Suggested Solutions 

What emerged from part 2 of the Transformers Foundation virtual event was a strong need for industry alignment around chemical management in the denim supply chain. A roundtable discussion on the topic brought together a handful of individuals with different perspectives yet united in the belief that it will take collaboration up and down the denim value chain to drive change. “The situation represents unnecessary complexity. We need to take this to the next level,” commented Alberto de Conti, marketing director, Rudolf Group.

Many large brands have already joined ZDHC, the industry group dedicated to ensuring factory effluent is free of hazardous chemicals, but panelists agreed that there still is not enough alignment around a single set of rules and noted that chemical management remains largely voluntary. 

With a lack of strong legislation, despite efforts in the EU and to a degree in California, a complicated landscape exists. Clothes can be shipped into the U.S. with all sorts of toxic chemicals. “Consumers can go on Instagram and buy a top that gets shipped directly to them in the U.S. that could be laden with toxic chemicals,” said Wicker, author of the forthcoming book To Dye For: How Toxic Fashion is Making Us Sick.  
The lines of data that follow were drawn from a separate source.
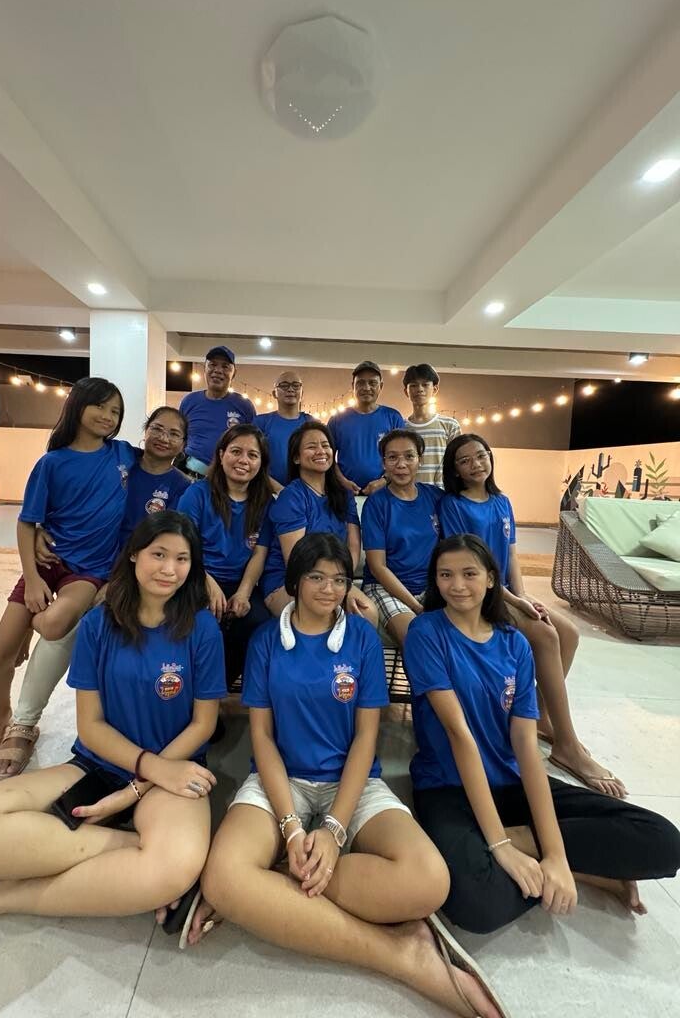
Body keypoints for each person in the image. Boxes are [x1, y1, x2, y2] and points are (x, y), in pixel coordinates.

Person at [183, 533, 507, 1018]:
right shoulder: (267, 640)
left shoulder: (360, 638)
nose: (329, 589)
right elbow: (263, 739)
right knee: (223, 878)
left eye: (339, 580)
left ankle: (273, 880)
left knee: (428, 882)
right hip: (281, 781)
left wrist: (334, 830)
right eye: (316, 577)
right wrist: (292, 827)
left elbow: (365, 739)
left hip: (353, 783)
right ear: (295, 581)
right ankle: (401, 955)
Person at [0, 513, 227, 934]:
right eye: (158, 554)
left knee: (170, 868)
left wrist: (138, 788)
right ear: (134, 555)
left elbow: (203, 725)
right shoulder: (98, 624)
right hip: (99, 765)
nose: (169, 569)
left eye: (182, 559)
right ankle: (134, 848)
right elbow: (91, 725)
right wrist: (137, 777)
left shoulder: (202, 629)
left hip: (175, 769)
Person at [405, 534, 680, 936]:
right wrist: (499, 847)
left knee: (664, 842)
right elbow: (459, 735)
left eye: (469, 574)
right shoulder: (426, 633)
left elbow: (525, 744)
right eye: (445, 575)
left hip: (510, 782)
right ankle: (590, 872)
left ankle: (529, 846)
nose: (457, 585)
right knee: (478, 905)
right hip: (448, 787)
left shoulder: (514, 643)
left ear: (491, 579)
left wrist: (553, 854)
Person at [0, 406, 192, 780]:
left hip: (128, 576)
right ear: (144, 431)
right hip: (77, 563)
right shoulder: (117, 459)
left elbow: (170, 545)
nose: (164, 438)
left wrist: (120, 581)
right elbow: (64, 495)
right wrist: (40, 531)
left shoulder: (182, 488)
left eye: (174, 433)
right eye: (157, 429)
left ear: (184, 444)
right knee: (55, 628)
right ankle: (22, 722)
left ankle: (28, 719)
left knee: (74, 628)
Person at [439, 433, 626, 798]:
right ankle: (567, 745)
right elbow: (465, 562)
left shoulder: (501, 501)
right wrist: (512, 599)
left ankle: (540, 715)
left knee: (569, 633)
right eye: (465, 460)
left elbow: (511, 556)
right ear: (455, 470)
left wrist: (523, 596)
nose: (476, 464)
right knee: (545, 635)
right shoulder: (453, 505)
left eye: (481, 455)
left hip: (507, 592)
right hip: (480, 594)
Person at [0, 377, 135, 776]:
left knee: (55, 624)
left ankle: (31, 630)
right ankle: (0, 713)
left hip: (89, 571)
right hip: (46, 564)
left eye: (115, 411)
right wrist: (32, 578)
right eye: (101, 407)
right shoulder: (52, 463)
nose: (108, 417)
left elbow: (174, 457)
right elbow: (27, 522)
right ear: (77, 406)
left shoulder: (124, 455)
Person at [178, 424, 272, 687]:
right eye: (236, 451)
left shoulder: (266, 502)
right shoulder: (197, 494)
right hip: (198, 577)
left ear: (261, 463)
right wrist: (207, 584)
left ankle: (216, 693)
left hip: (242, 582)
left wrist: (243, 593)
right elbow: (184, 547)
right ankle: (191, 693)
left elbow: (259, 553)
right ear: (221, 455)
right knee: (204, 622)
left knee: (258, 622)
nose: (243, 460)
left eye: (253, 455)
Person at [261, 421, 377, 627]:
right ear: (296, 458)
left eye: (325, 445)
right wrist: (332, 587)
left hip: (336, 578)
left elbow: (353, 546)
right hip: (291, 580)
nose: (321, 451)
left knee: (367, 613)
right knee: (323, 614)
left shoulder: (344, 495)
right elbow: (295, 559)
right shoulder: (292, 497)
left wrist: (341, 583)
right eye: (311, 446)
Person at [362, 429, 443, 647]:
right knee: (417, 642)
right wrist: (416, 608)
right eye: (392, 457)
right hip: (385, 588)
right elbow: (378, 567)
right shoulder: (376, 504)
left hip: (431, 587)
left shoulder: (436, 497)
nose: (401, 464)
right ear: (383, 464)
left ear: (420, 460)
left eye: (409, 456)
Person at [328, 361, 405, 495]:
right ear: (353, 386)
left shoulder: (393, 417)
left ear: (381, 386)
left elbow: (401, 457)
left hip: (385, 493)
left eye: (372, 383)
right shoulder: (337, 420)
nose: (366, 387)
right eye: (360, 383)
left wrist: (384, 481)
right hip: (345, 494)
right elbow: (327, 457)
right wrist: (342, 482)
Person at [179, 346, 255, 477]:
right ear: (205, 369)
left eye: (225, 367)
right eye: (212, 365)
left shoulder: (244, 405)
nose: (218, 370)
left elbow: (252, 444)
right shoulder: (189, 401)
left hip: (229, 480)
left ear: (233, 373)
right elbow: (180, 438)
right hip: (190, 476)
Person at [253, 369, 313, 492]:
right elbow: (252, 460)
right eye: (284, 385)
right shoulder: (261, 423)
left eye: (296, 385)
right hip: (268, 492)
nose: (290, 389)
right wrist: (278, 489)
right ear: (274, 393)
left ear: (302, 392)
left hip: (304, 493)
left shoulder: (311, 423)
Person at [402, 363, 461, 487]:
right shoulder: (400, 427)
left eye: (425, 384)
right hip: (407, 494)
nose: (420, 389)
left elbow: (458, 463)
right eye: (413, 385)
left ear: (435, 389)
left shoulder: (450, 425)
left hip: (441, 494)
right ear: (406, 391)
In addition to lack of alignment on the legal front is the fact that brands and retailers have established their own set of requirements. This is a result of companies being in different stages of their sustainability journey. “Some are at the forefront, influenced by slightly different focuses and built their own systems accordingly. ZDHC and AFFIRM came about to try to form an overarching umbrella,” said Scott Echols, ZDHC director, adding, “Then you have Oeko-Tex and bluesign, both very good. But both are voluntary.” Echols mentions that the tipping point for action in chemical compliance was the Greenpeace DeTox campaign that got brands around the table, and the need to develop trust and work with competitors. 

Even if the industry was able to align around that one standard how would that come about? Data is key, but interest by the scientific community around clothing/fashion is weak. Collecting data and doing research is an expensive, time-consuming endeavor and there are still a lot of unknowns around toxicity. 

“Price gets into the conversation,” stated Zaki Saleemi, owner of a mill in Pakistan. “For example, I have a Tier 1 supplier, but might need to go to a Tier 2 supplier because of the cost if the marketplace demands this. The hidden element is price and price pressure mills are subjected to.” He continued, “There has to be a baseline established, and that has to be a collective, cumulative standard along the lines of ZDHC.  The consumer doesn’t see the work that goes into product with clean chemicals. They understand about worker rights, but not about restricted substance ingredients lists.”

Wicker weighed in: “It shouldn’t be a consumer choice, it’s an opaque system, and factories do not get rewarded for doing the right thing. Sometimes it’s just ‘make it blue, I don’t care how you do it’ – that’s how people think.” 

Isabella Tonaco, executive director, Sustainable Chemistry for the Textile Industry (SCTI), an alliance of chemical companies founded in 2020, said, “Textile industry’s focus on compliance is the minimum. We need to move from compliance to positive impact, make the tools to compliance easy to use by all, so knowledge flows down the value chain.”